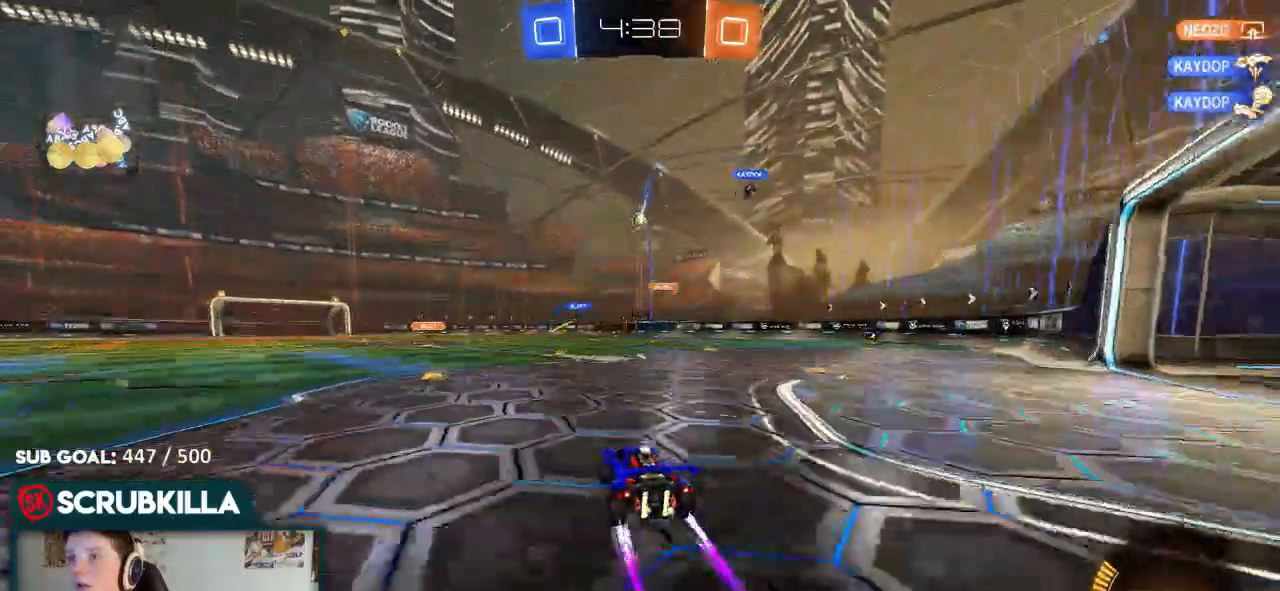
{"dt_ms": 500, "buttons": ["R2"], "left_stick": "center", "right_stick": "center", "events": []}
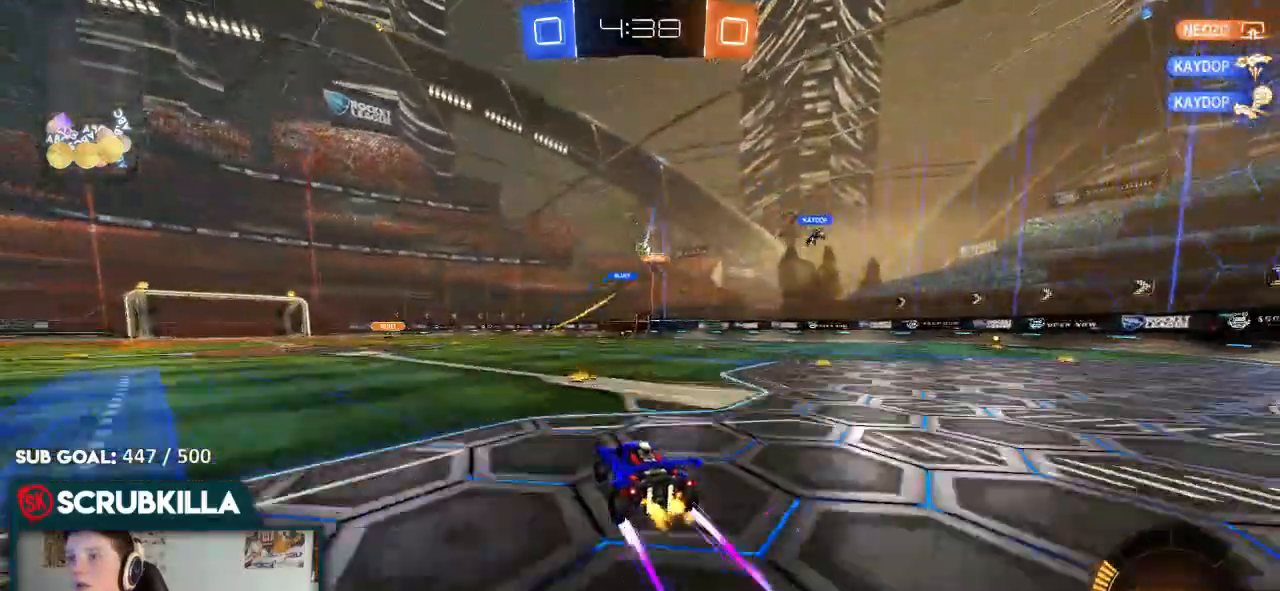
{"dt_ms": 500, "buttons": [], "left_stick": "center", "right_stick": "center", "events": [[67, "left_stick", "down-left"], [283, "left_stick", "center"], [483, "R2", "up"]]}
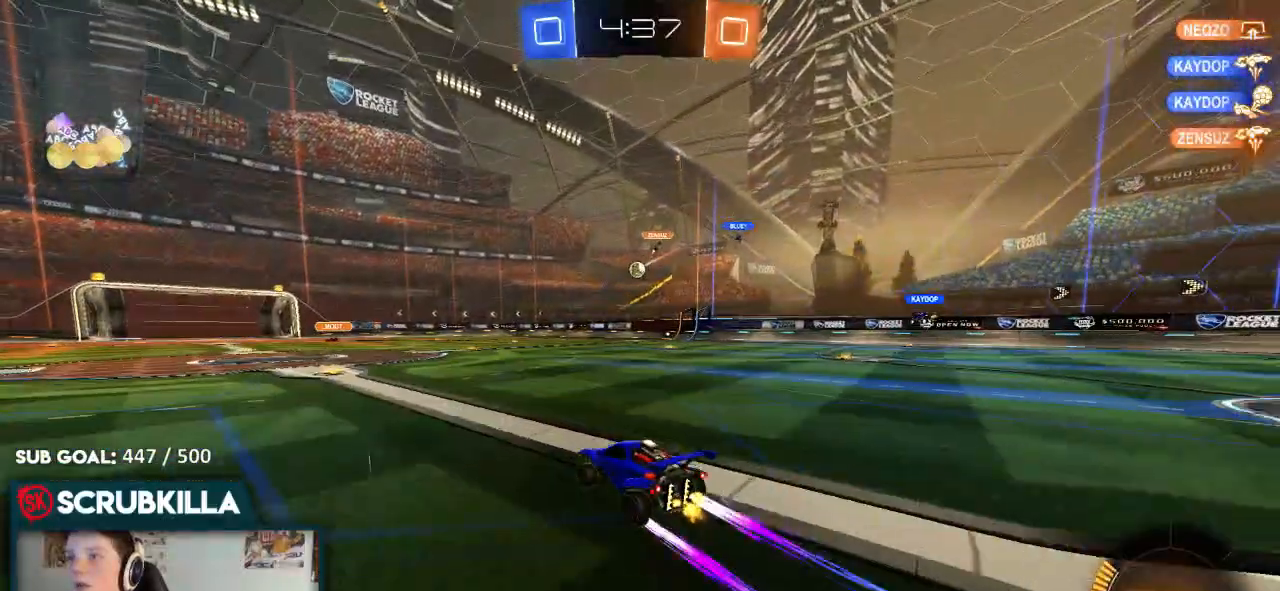
{"dt_ms": 500, "buttons": ["R2"], "left_stick": "center", "right_stick": "center", "events": [[133, "R2", "down"]]}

** EXERCISE BRIEF **
Your answer should consist of each line of the data above in which the word "down" occurs.

** EXERCISE ANSWER **
{"dt_ms": 500, "buttons": [], "left_stick": "center", "right_stick": "center", "events": [[67, "left_stick", "down-left"], [283, "left_stick", "center"], [483, "R2", "up"]]}
{"dt_ms": 500, "buttons": ["R2"], "left_stick": "center", "right_stick": "center", "events": [[133, "R2", "down"]]}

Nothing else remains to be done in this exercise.